Ya a esa edad, tuve que recorrer decenas de librerías en busca de más magia. La época era bastante difícil. No había importación de nada, así que los libros que conseguía eran de más de una década de editados.

Mi colección "Curso de Magia" de Robert Veno, (Editorial Síntesis) fué conseguido libro por libro, lección por lección, en una búsqueda frenética por las librerías "la Familia" y comprados a pulso, con mis propinas ganadas en  casa.

Dos veces vino el "Circo Tihani" entre el 68-70. Ahí descubrí mi habilidad para descifrar los efectos. El entender la misdirection y la actuación necesaria me hicieron mantener latente a esa bella durmiente aún.

No me perdía un solo programa, a pesar que la hora no era la adecuada (tenía colegio al día siguiente y el programa era emitido más tarde que "mi hora de dormir").
Copié y desarrollé varias de sus rutinas, las que me servirían más adelante.

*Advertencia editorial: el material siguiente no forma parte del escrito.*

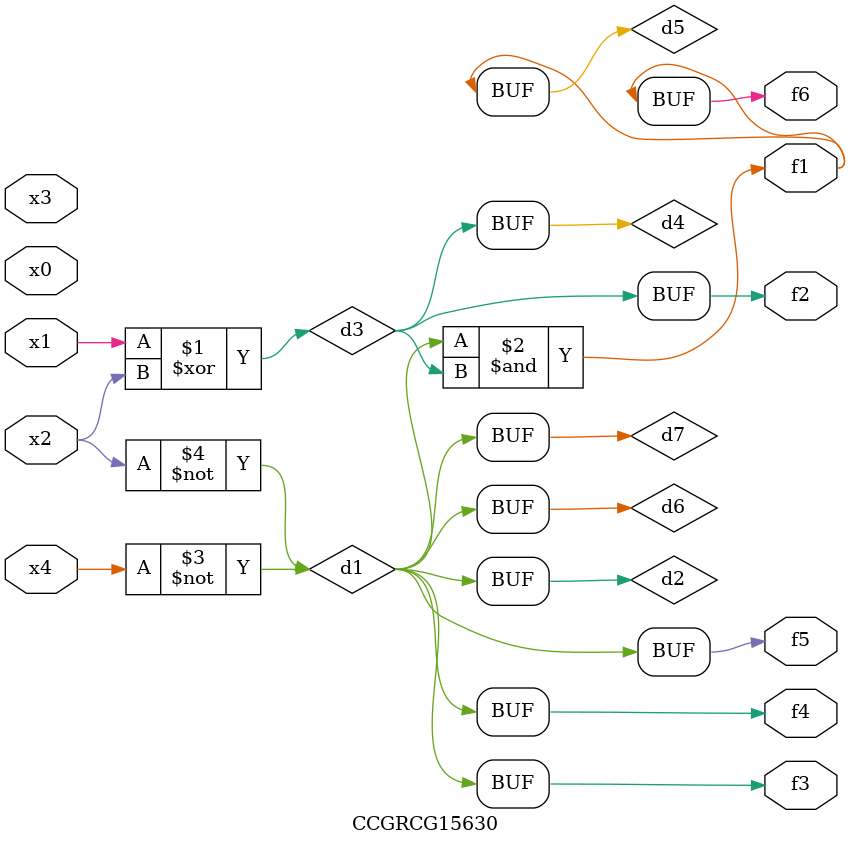
<source format=v>
module CCGRCG15630(
	input x0, x1, x2, x3, x4,
	output f1, f2, f3, f4, f5, f6
);

	wire d1, d2, d3, d4, d5, d6, d7;

	not (d1, x4);
	not (d2, x2);
	xor (d3, x1, x2);
	buf (d4, d3);
	and (d5, d1, d3);
	buf (d6, d1, d2);
	buf (d7, d2);
	assign f1 = d5;
	assign f2 = d4;
	assign f3 = d7;
	assign f4 = d7;
	assign f5 = d7;
	assign f6 = d5;
endmodule

</source>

Es más, recuerdo que en algunos de eos programas, el mago Marcel era "reemplazado" por un fakir tragasables. Me molestaba muchísimo. Tiempo después aquel fakir se volverá mi grán amigo y asesor en magia.

Creo que fueron los amores de adolescencia, unidos a los estudios universitarios y al trabajo conseguido, los que hicieron que mi grán amiga, la magia, quedara algo relegada por unos años, aunque siempre florecía en cada reunión con mis amigos.

En 1980, la empresa donde laboraba, me envía a una capacitación a Japón.
Ahí, descubrí los productos "Tenyo" y mi querida amiga renace.
Descubro el secreto de los aros chinos, la predicción de dados y la espeluznante guillotina, entre otras cosas.